Not even being able to finish your first season is about as deflating as it gets.
Fortunately, Vince McMahon has done his homework, and it appears he’s funded the XFL at least enough to ensure it’ll see its way through the league’s ten regular-season games and playoff contests.
From there, nobody can know where the league goes. The obvious hope is that McMahon and the XFL are rewarded with fantastic viewer feedback, impressive ratings, and future investing from other partners.
Being in a better spot than where the AAF was is a good first step, though, and the XFL is financially more stable than it was in 2001 (we think).
The XFL Has Legit Star Talent
You can’t sell a sports product without some stars. Player marketability is a thing for leagues and sponsors for a reason; people are easily swayed by things and people that they like.
The XFL is light on superstar talent, but it’s not completely absent of it.
Former Seahawks running back Christine Michael is just one of many star players that will play in the XFL in 2020. He’s joined by Cardale Jones, Landry Jones, Rashad Ross, and others.
Those aren’t earth-shaking, household names. But they’re also not nobodies. They’re a slew of talented players who have flashed high-level ability but just haven’t had the chance to prove their worth.
The XFL offers that stage, and it could do two things at once: promote these star players to help them gain exposure (and perhaps another shot at the NFL) and convince other fringe stars to come play in the league.
It’d be a mistake if the XFL didn’t exhaust all avenues to land even bigger names, but their starting point with recognizable talent really isn’t bad.
The XFL Coaches Are Top Notch
Even if the top XFL players don’t draw you in as they stand, perhaps the legitimacy of the overall product will convince you.
No, there aren’t any Antonio Brown or Colin Kaepernick-esque stars in the XFL, but this league does have some huge names from the college football and NFL coaching realms.
Bob Stoops is a living college legend, Marc Trestman won three Grey Cups in the CFL, and Kevin Gilbride won two Super Bowls with the New York Giants.
The XFL only has eight teams at the moment, but they’re all led by largely offensive-minded coaches who will preach big plays and winning. That could ensure the XFL product is a lot better than people seem to think it will be.
The XFL Doesn’t Need to Be the NFL
One other thing is the fact that the XFL does not need to come anywhere close to the NFL’s level to be deemed a success. The XFL probably isn’t trying to, either.
Instead, the XFL just needs to fend off an otherwise slow-moving sports season during the NFL off-season. It’ll still have to compete with the likes of the NBA, golf, hockey, the return of baseball, and the NFL Draft season, of course.

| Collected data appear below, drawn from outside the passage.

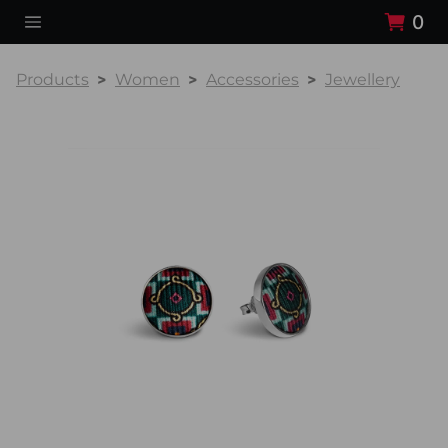
0
Products
Women
Accessories
Jewellery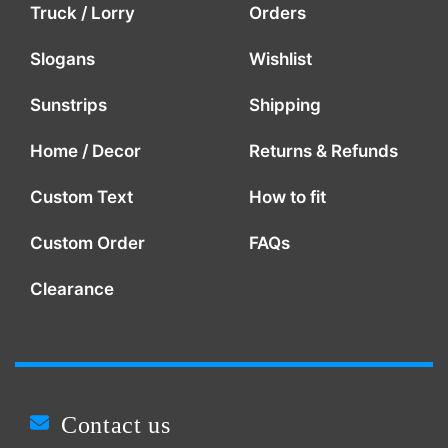
Truck / Lorry
Orders
Slogans
Wishlist
Sunstrips
Shipping
Home / Decor
Returns & Refunds
Custom Text
How to fit
Custom Order
FAQs
Clearance
Contact us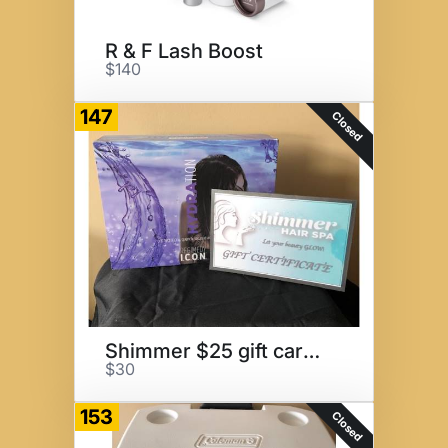
R & F Lash Boost
$140
147
Closed
Shimmer $25 gift card/product
$30
153
Closed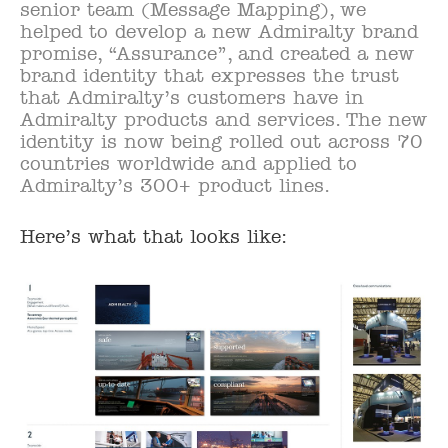
senior team (Message Mapping), we
helped to develop a new Admiralty brand
promise, “Assurance”, and created a new
brand identity that expresses the trust
that Admiralty’s customers have in
Admiralty products and services. The new
identity is now being rolled out across 70
countries worldwide and applied to
Admiralty’s 300+ product lines.
Here’s what that looks like:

All of that could be a problem, but die-hard football fans get an underrated product on their TVs for three months. Provided the coaching and talent lives up to (or preferably exceeds) expectations, there will be eyes on the XFL, and it’ll make money.

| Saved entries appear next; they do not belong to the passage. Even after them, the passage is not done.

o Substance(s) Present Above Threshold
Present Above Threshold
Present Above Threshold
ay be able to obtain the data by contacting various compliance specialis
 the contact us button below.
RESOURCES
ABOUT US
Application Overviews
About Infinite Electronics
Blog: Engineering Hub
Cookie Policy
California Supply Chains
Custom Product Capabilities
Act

The NFL is insanely popular, and even when ratings take a hit, it’s still dominating most programs when it’s on. People like pro football for a lot of different reasons, and those same reasons will get viewers to at least give the XFL a chance.
Whether the XFL serves as an alternative sports option or an NFL launching pad for desperate players doesn’t really matter. It just needs to be good, and it needs to be profitable.
The XFL of 2001 was a failure, largely because it was ahead of its time. It’s been tentatively proven that there is a market for pro football after the NFL season ends.
It’s up to the XFL to prove that right, however.
The product looks good on paper. Vince McMahon has it funded, the coaching is where it should be, the new rules could make it exciting, and players working to improve their football status could make for a competitive, exciting atmosphere.
All of that at least gives the XFL a chance. The league probably needs to land more investors and big-name players to truly be sustainable, but their reboot has a lot more promise than anyone initially expected.